Berikutnya, mahalnya biaya logistik yang saat ini terjadi di Indonesia. Biaya per kontainer, dokumen, administrasi untuk pabean dan kontrol teknis. Kemudian, biaya agensi kepabeanan, penanganan terminal dan transportasi darat masih dibanderol 571 dollar AS per kontainer. Padahal Malaysia bertarif 525 dollar AS per kontainer. Bahkan Singapura 475 dollar AS per kontainer.

Biaya dokumen ekspor dan impor 130 dollar AS di Jakarta dan 170 dollar AS di Surabaya. Ini diperoleh dari studi Doing Business Bank Dunia 2018. Pada saat yang sama, bea per dokumen ekspor atau impor di Singapura 37 dollar AS. Sementara itu, di Malaysia 45 dollar AS. Di samping itu, diperlukan 60 jam penyelesaian dokumen (inklaring) yang merupakan pre-clearance. Adapun Singapura tercatat hanya dua jam, Malaysia 10 jam, dan Thailand 11 jam.

Menyederhanakan sisdur kepabeanan utamanya untuk kelancaran arus impor memang bagai dua sisi pisau. Dipercepat menjadikan prosesnya sangat singkat. Artinya, akan mendorong para importir melakukan impor kembali. Padahal, saat ini Indonesia mendapat pukulan keras karena belum berimbangnya neraca ekspor dan impor. Defisit CAD semakin sulit direm dan potensial kian meningkat.

Sebelum reformasi pabean, defisit neraca dagang sampai November 2018 tercatat 2,05 miliar dollar AS. Pernah terjadi surplus pada September 2018. Namun, kembali defisit pada Oktober 2018 sebesar 1,82 miliar dollar AS. Tingginya defisit neraca dagang pada kuartal III tahun lalu disumbang defisit jasa 2,22 miliar dollar AS.

Padahal kuartal II masih defisit 1,86 miliar dollar AS. Sebabnya kenaikan defisit jasa transportasi seperti jasa freight laut karena meningkatnya impor barang. Alhasil, nilai CAD pada kuartal III 2018 sebesar 8,8 miliar dollar AS adalah 3,37 persen PDB. Ini meningkat dibanding kuartal II sebesar 3,02 persen PDB.

Selektif

Implementasi dokumen bea cukai (BC) 2.0 yang merupakan presentasi PIB lebih dini dalam kondisi CAD yang besar seharusnya selektif dilakukan. Pemerintah, betapa pun harus melindungi barang-barang produksi dalam negeri yang memang bisa diproduksi. Jika importir bertindak bias dengan membabi buta menggunakan MG-III untuk barang-barang ini, importir harus diberi peringatan.

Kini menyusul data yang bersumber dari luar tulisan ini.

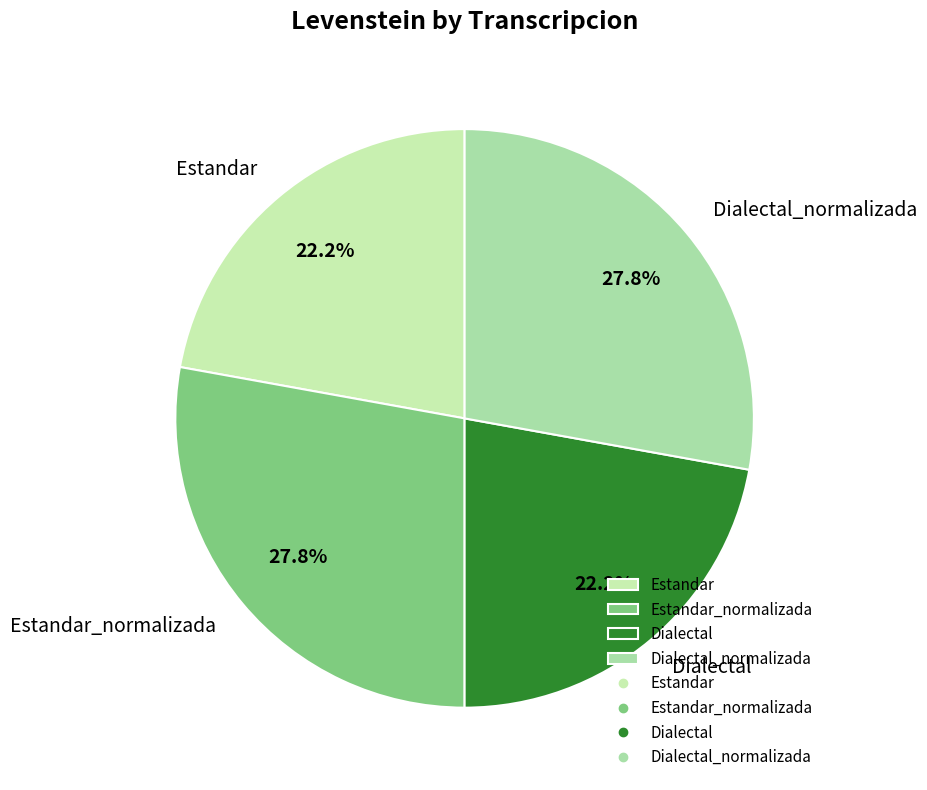

The Dialectal slice represents 13% of the pie. True or false?

False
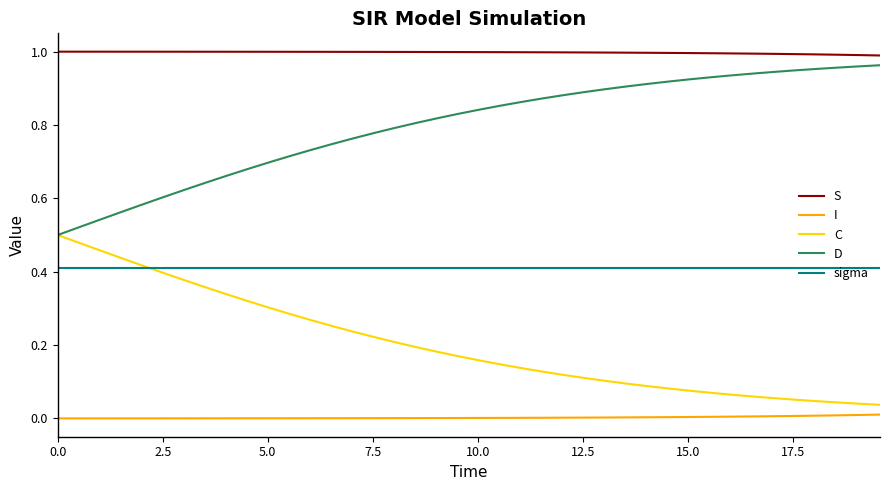

List the series in order of their overall mean, highest first.

S, D, sigma, C, I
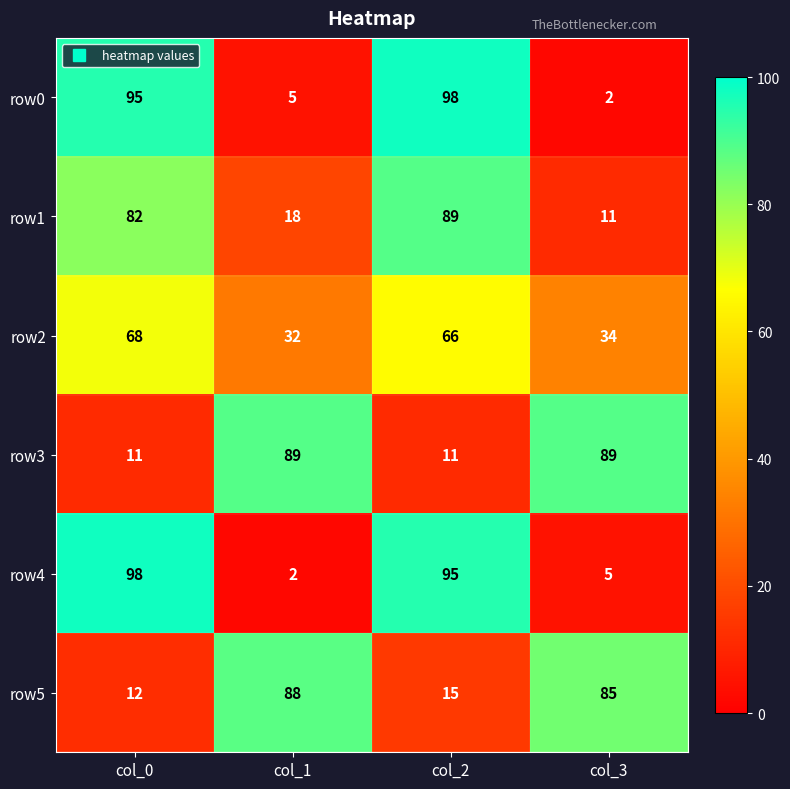

Which series changed the most between col_0 and col_2?

row1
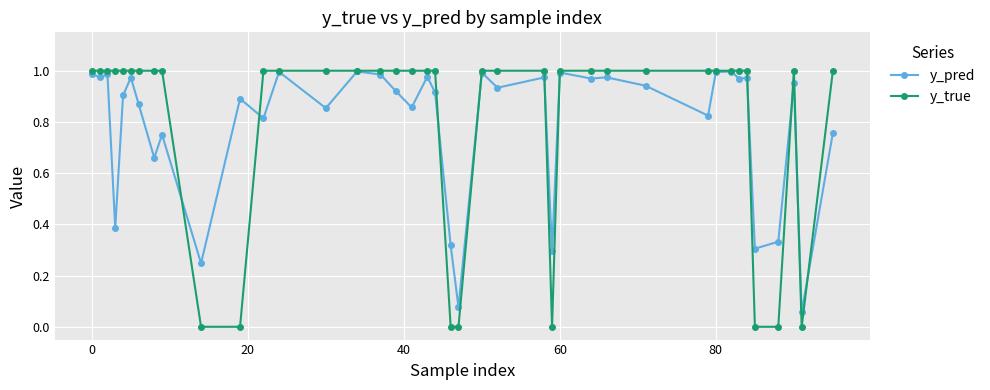

Which series has the widest spread of values?

y_true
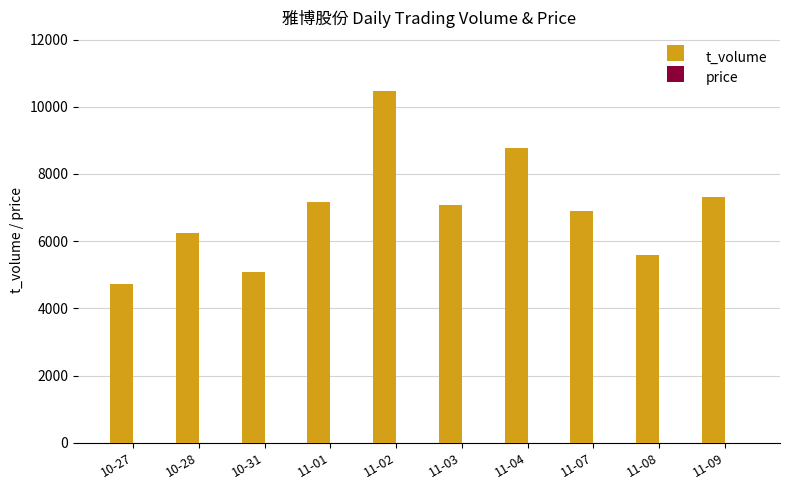

What is the greatest value displayed?

10478.0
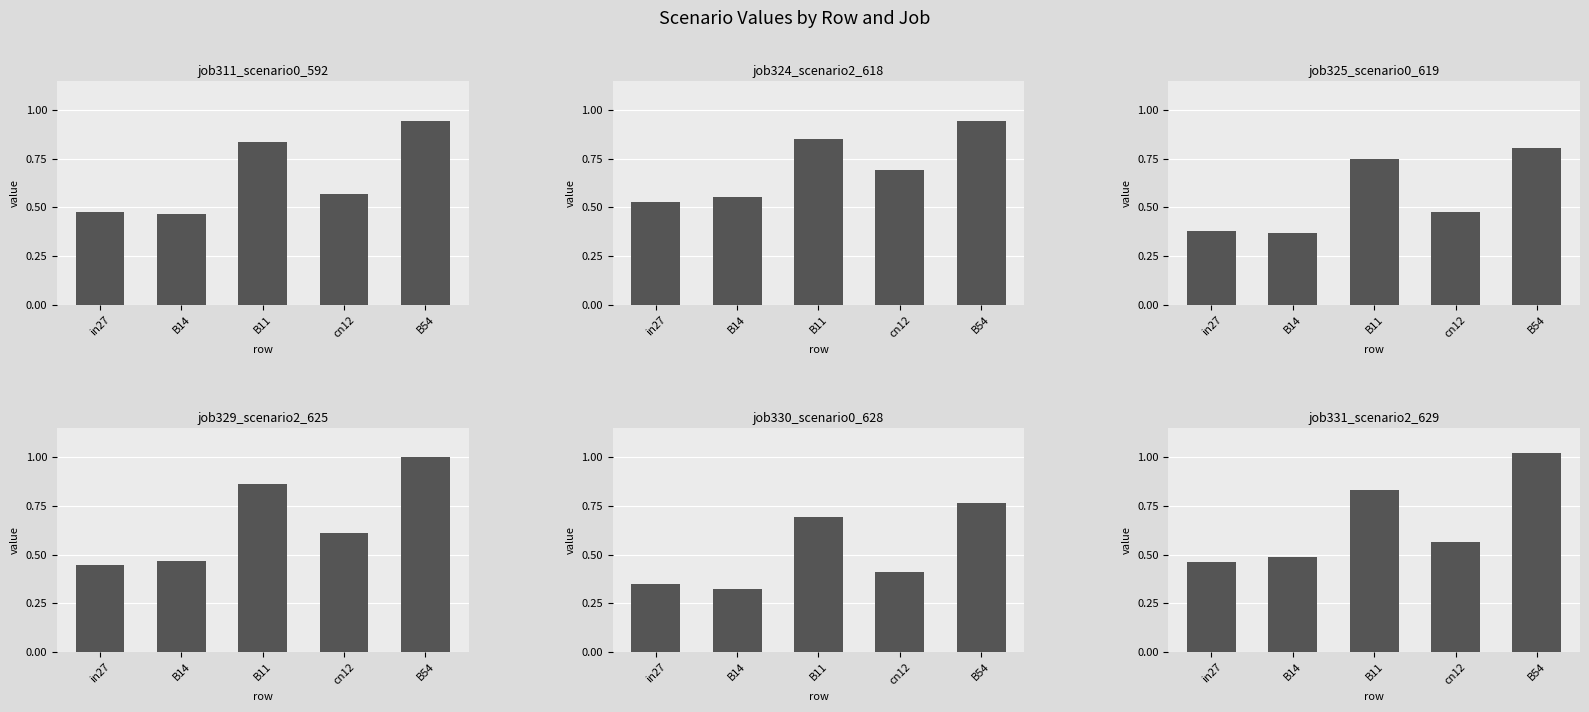

Which category has the highest value in the job329_scenario2_625 series?

B54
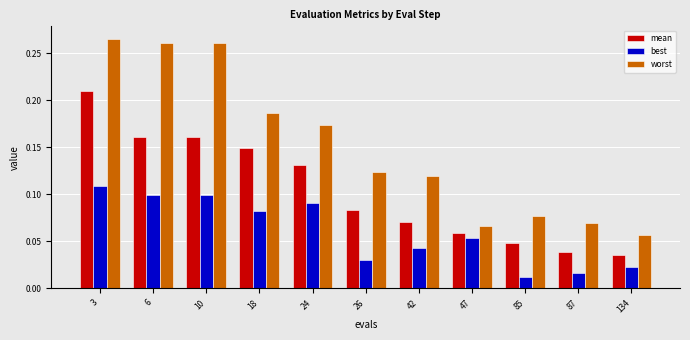

At how many categories does at least one series exceed 0?

11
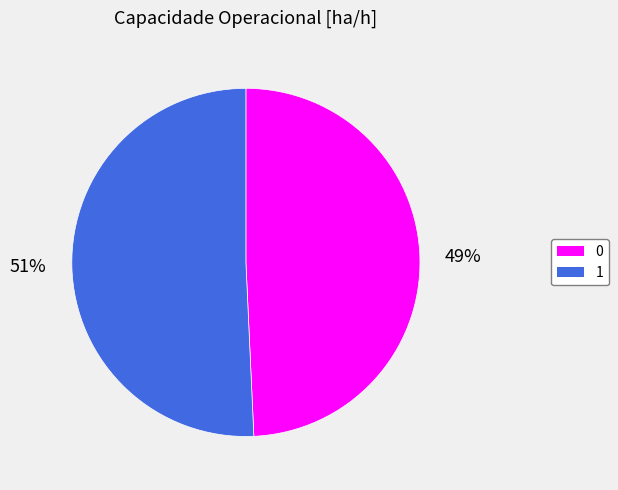

To the nearest percent, what is the combined percentage of 0 and 1?

100%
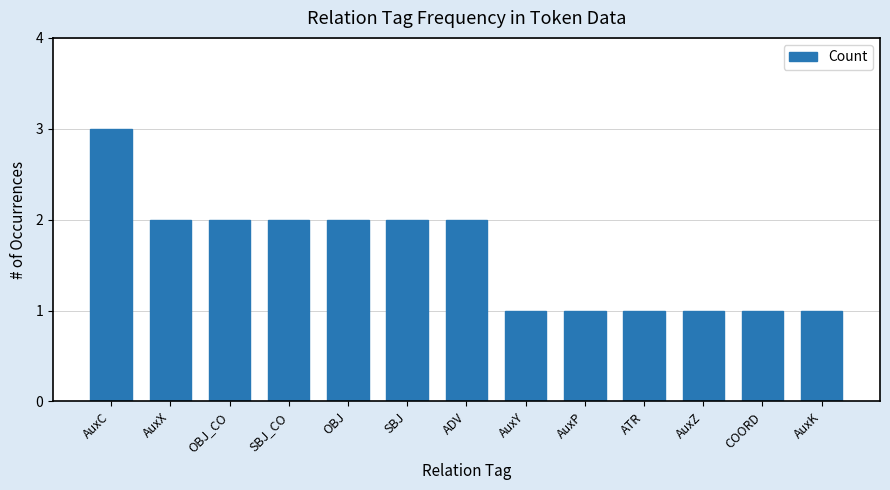

What is the difference between the values at AuxC and ADV?

1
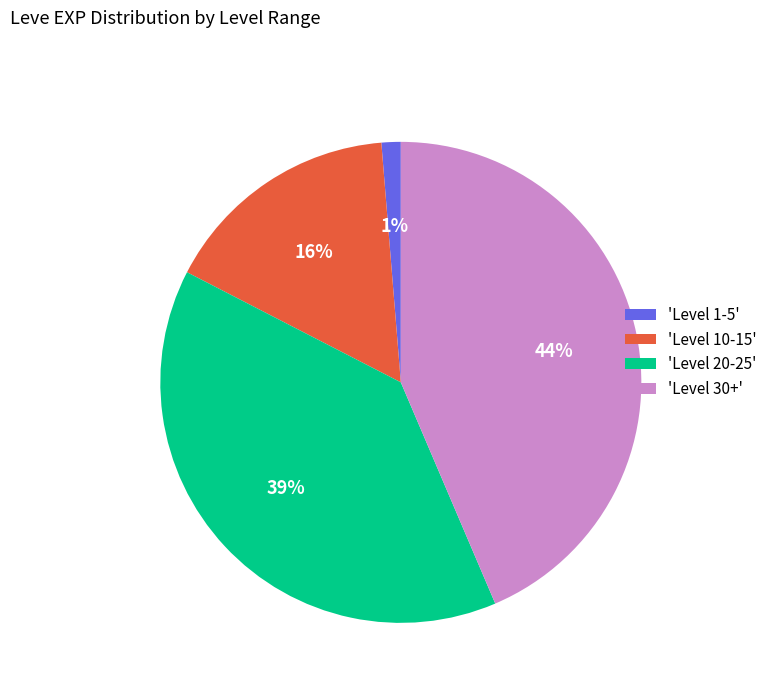

To the nearest percent, what percentage of the pie is 'Level 20-25'?

39%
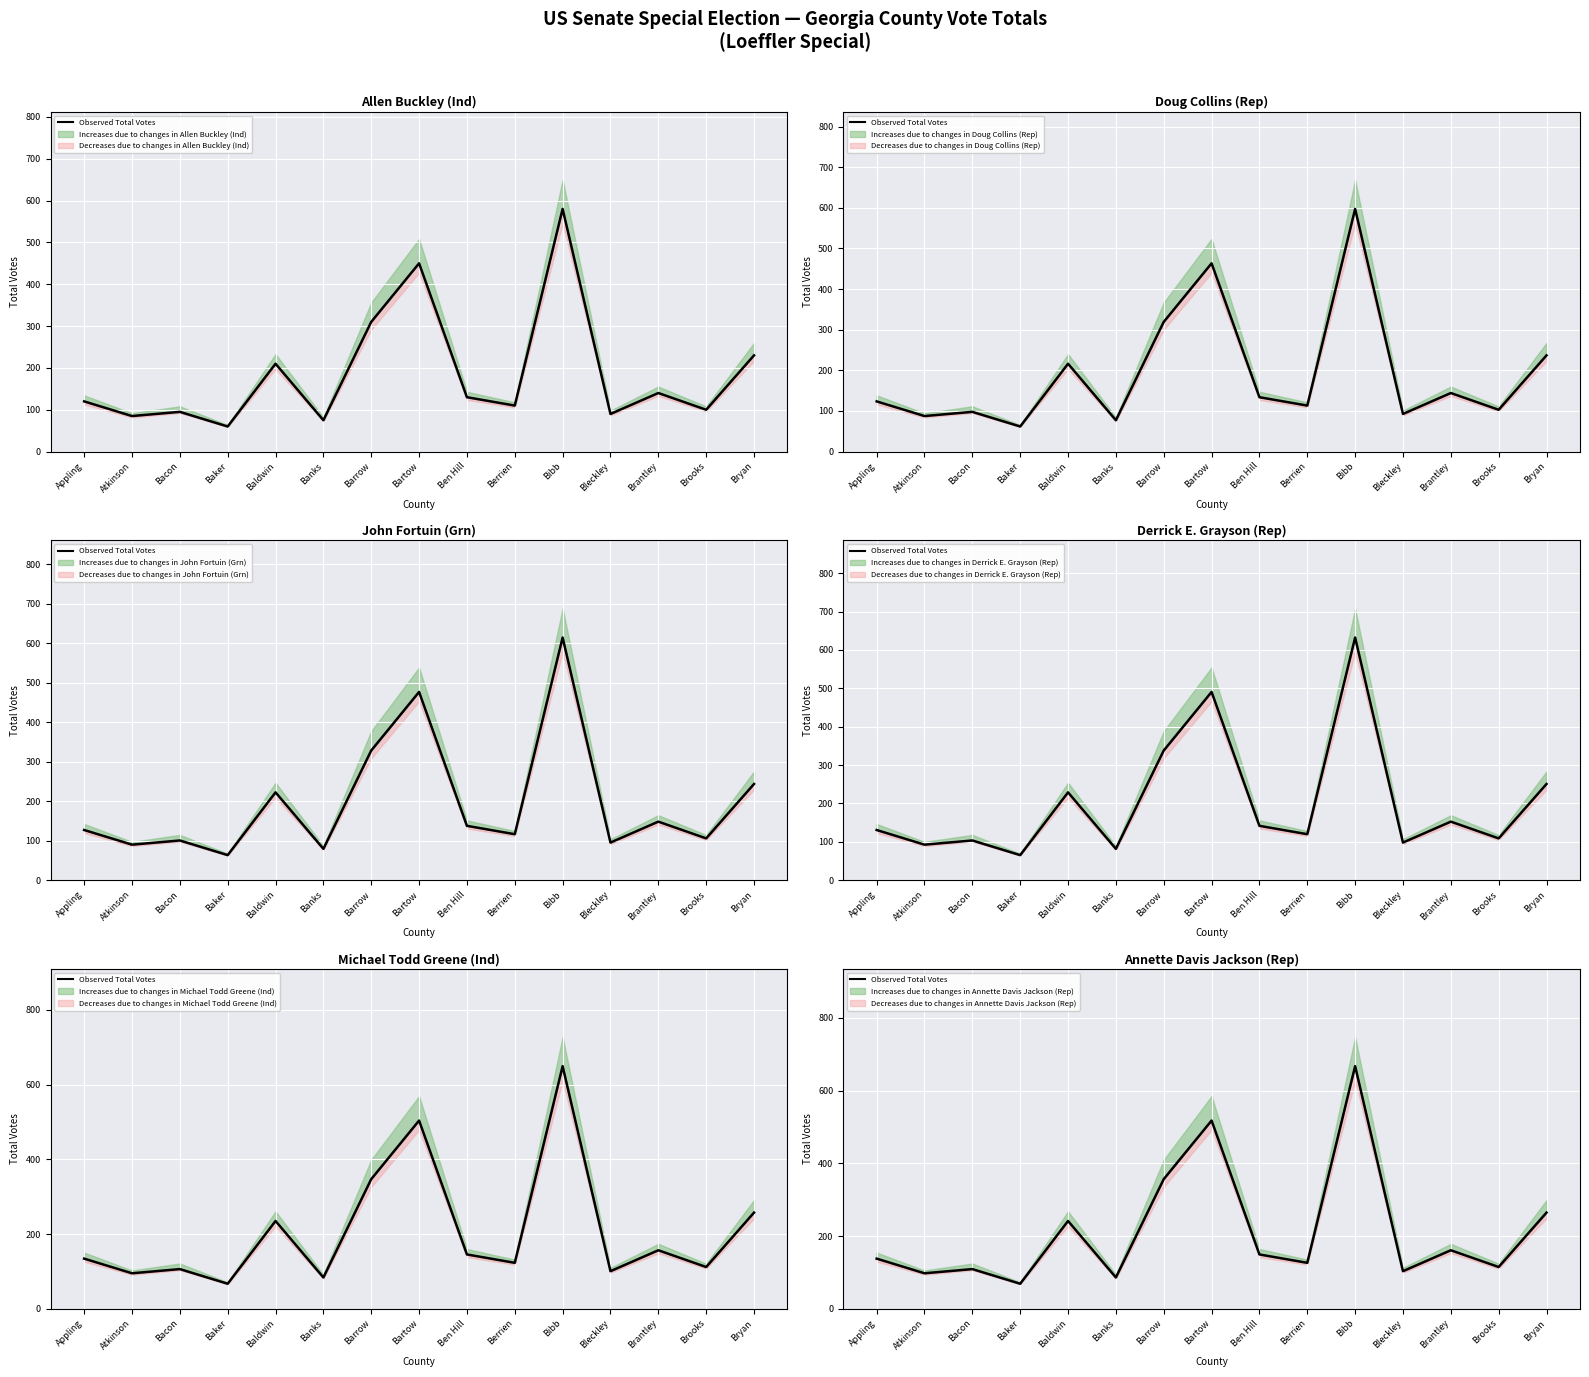

How many data points are less than 138?

7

Kebijakan MG-III dapat digunakan, namun untuk kategori barang modal seperti untuk investasi yang sedang dalam pemasangan dan ditunggu para teknisi asing. Semakin lama kedatangan barang modal karena hambatan pabean, akan menambah kerugian karena teknisi asing tersebut dibayar dalam satuan jam dengan mata uang asing. Barang-barang seperti ini memang belum mampu dibuat di dalam negeri. Untuk ini sangat relevan apabila diberikan kebijaksanaan MG-III.

Namun, ada yang perlu disayangkan dengan terbitnya Permendag Nomor 22/2018 tanggal 10 Januari 2018 itu. Dengan Permendag tersebut, untuk mengimpor besi baja tidak lagi memerlukan pertimbangan teknis Kementerian Perindustrian. Tujuannya untuk memangkas dwelling time, tapi potensial menjadi bumerang karena akan membuka ruang impor besi dan baja dengan leluasa.

Spirit menyederhanakan proses memang simultan dilakukan pemerintah lintas kementerian. Hanya, tampak belum ada keterpaduan dan masih tumpang tindih. Jika semua dilonggarkan, sementara ketahanan ekonomi dalam negeri tak diperkuat, justru akan membuat kemampuan ekonomi nasional sangat rentan.